Tragedi Kanjuruhan menjadi sorotan dunia. Beberapa media asing telah melakukan investigasi.
Salah satunya adalah investigasi yang dilakukan oleh media Amerika Serikat, Washington Post yang melansir laporannya terkait hasil investigasi yang dilakukan.
Investigasi visual forensik didasarkan dari beberapa video yang beredar dan juga wawancara.
Tim forensik visual menunjukkan terjadi penembakan 40 lebih amunisi—termasuk gas air mata, flash bangs, dan suar oleh polisi di Stadion Kanjuruhan, Malang saat insiden terjadi.
Baca juga: Kesaksian Ahmad Rizal Habibi Warga yang Menyaksikan Banyak Korban Sesak Nafas Keluar dari Stadion
Tembakan yang membabi-buta ke Tribun memicu serbuan besar-besaran penonton yang merangsek ke arah pintu keluar stadion yang sangat terbatas.

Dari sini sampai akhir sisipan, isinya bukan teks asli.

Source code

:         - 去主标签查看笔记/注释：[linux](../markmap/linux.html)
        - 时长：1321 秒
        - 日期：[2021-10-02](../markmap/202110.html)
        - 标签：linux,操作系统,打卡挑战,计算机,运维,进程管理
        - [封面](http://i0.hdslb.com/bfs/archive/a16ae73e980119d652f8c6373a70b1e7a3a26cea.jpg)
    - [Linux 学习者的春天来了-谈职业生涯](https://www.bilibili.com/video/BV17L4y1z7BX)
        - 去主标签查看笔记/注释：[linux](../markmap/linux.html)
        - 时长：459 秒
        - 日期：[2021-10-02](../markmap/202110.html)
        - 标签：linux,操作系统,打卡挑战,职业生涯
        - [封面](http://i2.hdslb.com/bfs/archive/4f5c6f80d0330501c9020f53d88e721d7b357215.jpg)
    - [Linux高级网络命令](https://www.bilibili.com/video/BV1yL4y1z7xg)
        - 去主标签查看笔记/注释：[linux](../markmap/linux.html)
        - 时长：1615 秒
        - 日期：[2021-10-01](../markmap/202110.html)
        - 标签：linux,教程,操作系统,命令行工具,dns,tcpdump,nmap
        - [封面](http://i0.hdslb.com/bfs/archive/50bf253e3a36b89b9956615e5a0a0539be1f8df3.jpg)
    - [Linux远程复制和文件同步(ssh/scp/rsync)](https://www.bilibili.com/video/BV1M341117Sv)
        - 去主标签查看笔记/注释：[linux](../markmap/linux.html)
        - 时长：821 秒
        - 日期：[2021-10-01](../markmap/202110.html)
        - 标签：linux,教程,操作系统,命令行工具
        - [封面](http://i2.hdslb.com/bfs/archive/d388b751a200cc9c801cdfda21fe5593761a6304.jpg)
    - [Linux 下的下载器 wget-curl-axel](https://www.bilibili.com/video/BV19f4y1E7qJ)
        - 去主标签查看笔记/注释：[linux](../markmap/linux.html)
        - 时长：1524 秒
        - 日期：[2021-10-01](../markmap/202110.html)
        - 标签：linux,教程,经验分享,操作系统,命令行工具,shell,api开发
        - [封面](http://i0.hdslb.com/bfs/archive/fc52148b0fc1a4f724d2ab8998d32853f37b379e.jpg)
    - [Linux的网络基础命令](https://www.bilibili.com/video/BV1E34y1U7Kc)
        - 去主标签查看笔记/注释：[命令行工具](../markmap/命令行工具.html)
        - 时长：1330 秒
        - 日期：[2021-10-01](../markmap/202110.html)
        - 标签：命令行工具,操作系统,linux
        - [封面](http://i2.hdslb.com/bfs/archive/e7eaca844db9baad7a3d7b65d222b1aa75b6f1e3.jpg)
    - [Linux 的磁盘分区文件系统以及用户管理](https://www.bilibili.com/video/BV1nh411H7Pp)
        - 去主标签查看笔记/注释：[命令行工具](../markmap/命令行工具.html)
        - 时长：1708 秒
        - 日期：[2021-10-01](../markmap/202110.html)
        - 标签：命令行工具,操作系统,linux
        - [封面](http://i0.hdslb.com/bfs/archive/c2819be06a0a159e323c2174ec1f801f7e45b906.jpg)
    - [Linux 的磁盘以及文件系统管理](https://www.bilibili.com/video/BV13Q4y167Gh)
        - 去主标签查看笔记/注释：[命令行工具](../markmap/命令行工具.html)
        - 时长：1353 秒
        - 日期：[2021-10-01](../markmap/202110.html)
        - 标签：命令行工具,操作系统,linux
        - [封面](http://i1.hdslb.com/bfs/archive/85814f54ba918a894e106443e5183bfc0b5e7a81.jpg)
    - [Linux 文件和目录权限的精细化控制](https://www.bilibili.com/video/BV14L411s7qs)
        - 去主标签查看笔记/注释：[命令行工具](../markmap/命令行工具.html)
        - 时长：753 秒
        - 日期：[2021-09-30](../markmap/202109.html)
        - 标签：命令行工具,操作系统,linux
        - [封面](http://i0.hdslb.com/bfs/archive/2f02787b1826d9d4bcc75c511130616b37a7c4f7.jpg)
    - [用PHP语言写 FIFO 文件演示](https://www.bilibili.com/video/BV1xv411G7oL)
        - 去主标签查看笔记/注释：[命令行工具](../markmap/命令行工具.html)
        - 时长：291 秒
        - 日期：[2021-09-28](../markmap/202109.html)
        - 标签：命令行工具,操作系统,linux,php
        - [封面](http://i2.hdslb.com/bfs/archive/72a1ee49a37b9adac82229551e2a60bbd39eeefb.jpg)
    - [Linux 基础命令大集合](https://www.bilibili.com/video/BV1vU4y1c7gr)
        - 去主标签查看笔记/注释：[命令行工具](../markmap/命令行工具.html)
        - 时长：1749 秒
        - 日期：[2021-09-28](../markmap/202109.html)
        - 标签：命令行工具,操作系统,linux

Tragedi Kanjuruhan telah menewaskan sedikitnya 130 orang.
Bagaimana tindakan polisi itu ditaksir menjadi penyebab banyaknya suporter yang jadi korban di stadion Kanjuruhan.
Rentetan tembakan amunisi gas air mata yang ditembakkan oleh polisi Indonesia ke penggemar sepak bola memicu tragedi fatal di Malang akhir pekan lalu.
Insiden ini telah menewaskan sedikitnya 130 orang, menurut investigasi forensik dan laporan dari Washington Post.
Penembakan sedikitnya 40 amunisi ke arah kerumunan dalam rentang waktu hanya 10 menit.
Hal ini melanggar protokol nasional dan pedoman keamanan internasional untuk pertandingan sepak bola, memaksa suporter mengalir ke pintu keluar.
Dalam aturan FIFA, amunisi termasuk gas air mata, flash bang, dan flare adalah barang-barang haram dibawa apalagi digunakan di dalam Stadion.
Banyak penggemar terinjak-injak sampai mati atau tertimpa tembok dan gerbang logam karena beberapa pintu keluar ditutup.